*YOUR OBJECTIVE:*
Copy the records below without changes, starting with the line that contains "pose: elev=13.1 azim=187.6" and going on through the line that contains "Dot at: (218, 83)", with both of those lines included. Leave the pictures out of your copy.

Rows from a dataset
╔══

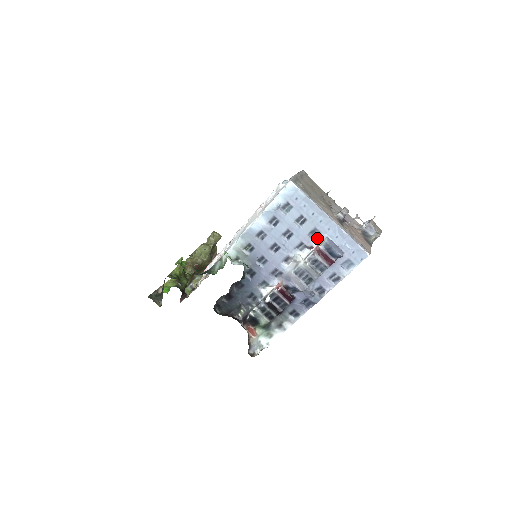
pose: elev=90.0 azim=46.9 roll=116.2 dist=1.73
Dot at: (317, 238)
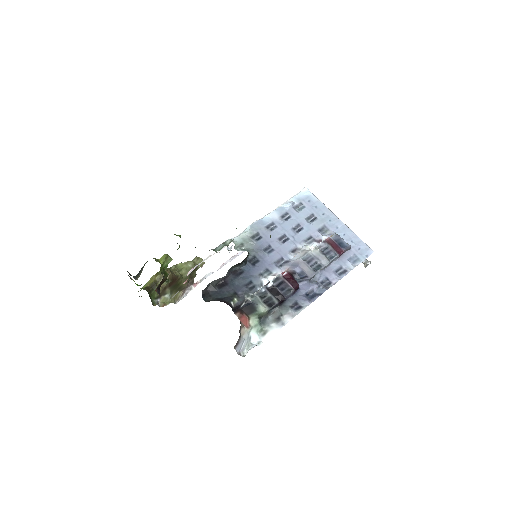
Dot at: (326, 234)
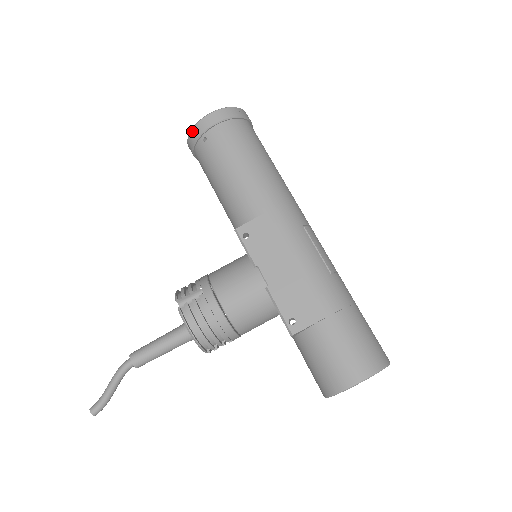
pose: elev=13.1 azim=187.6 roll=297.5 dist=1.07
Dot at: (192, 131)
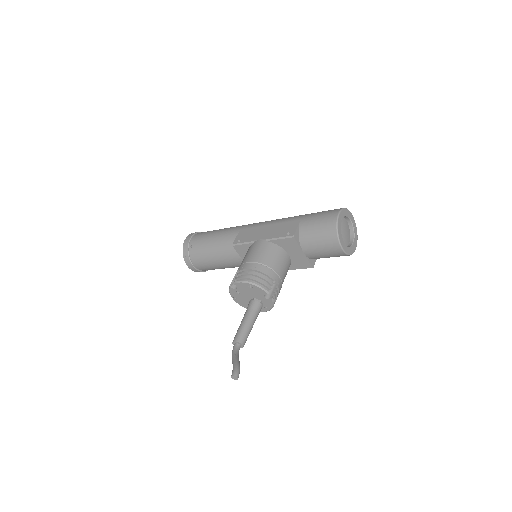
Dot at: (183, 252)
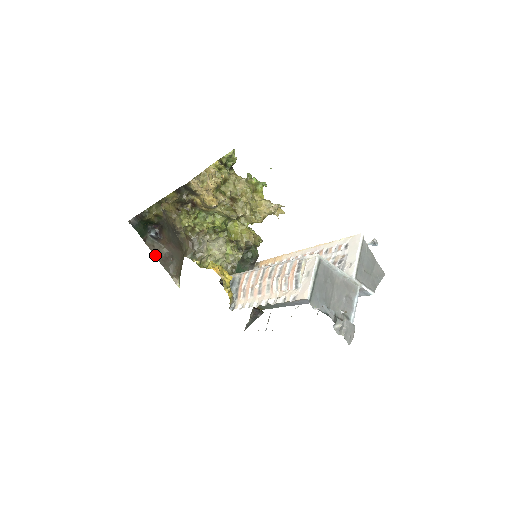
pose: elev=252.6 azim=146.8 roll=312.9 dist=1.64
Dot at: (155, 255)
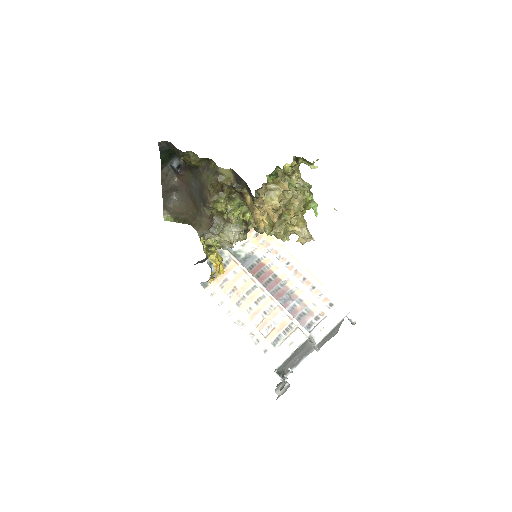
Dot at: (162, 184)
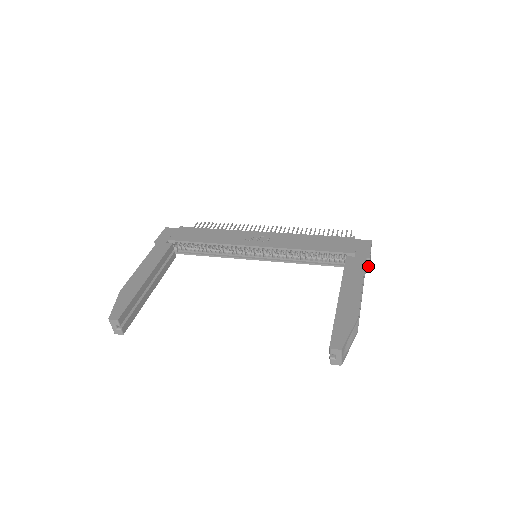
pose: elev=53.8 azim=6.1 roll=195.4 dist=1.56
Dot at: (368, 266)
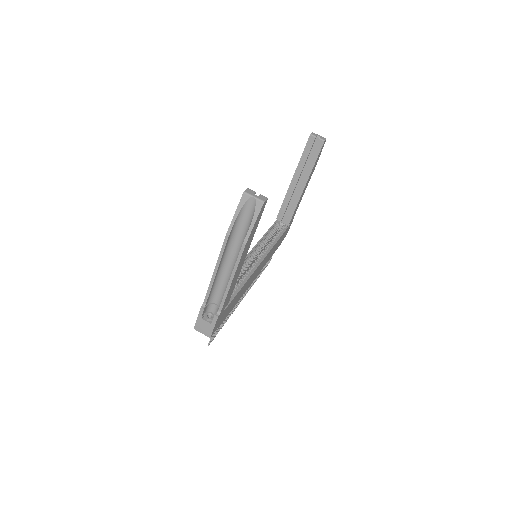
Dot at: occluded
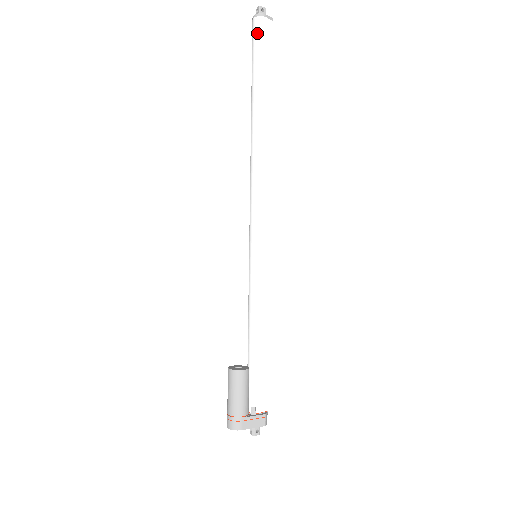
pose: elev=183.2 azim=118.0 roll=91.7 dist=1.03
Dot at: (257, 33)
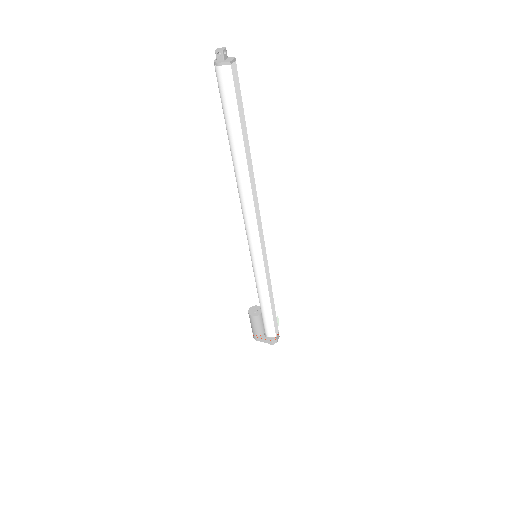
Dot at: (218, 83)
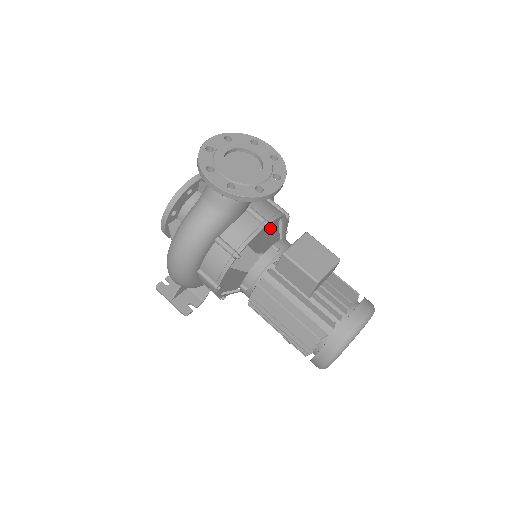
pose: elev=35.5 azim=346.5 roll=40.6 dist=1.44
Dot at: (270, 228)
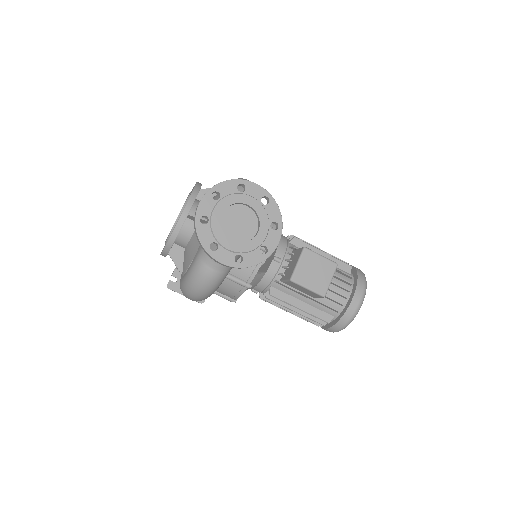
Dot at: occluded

╚══
╔══

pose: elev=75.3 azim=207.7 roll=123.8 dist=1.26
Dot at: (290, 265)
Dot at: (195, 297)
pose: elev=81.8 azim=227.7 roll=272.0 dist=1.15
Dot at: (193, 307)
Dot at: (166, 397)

╚══

*FINISHED EXERCISE:*
pose: elev=13.1 azim=187.6 roll=297.5 dist=1.07
Dot at: (192, 131)
Dot at: (183, 252)
pose: elev=252.6 azim=146.8 roll=312.9 dist=1.64
Dot at: (155, 255)
Dot at: (162, 184)
pose: elev=53.8 azim=6.1 roll=195.4 dist=1.56
Dot at: (368, 266)
Dot at: occluded
pose: elev=183.2 azim=118.0 roll=91.7 dist=1.03
Dot at: (257, 33)
Dot at: (218, 83)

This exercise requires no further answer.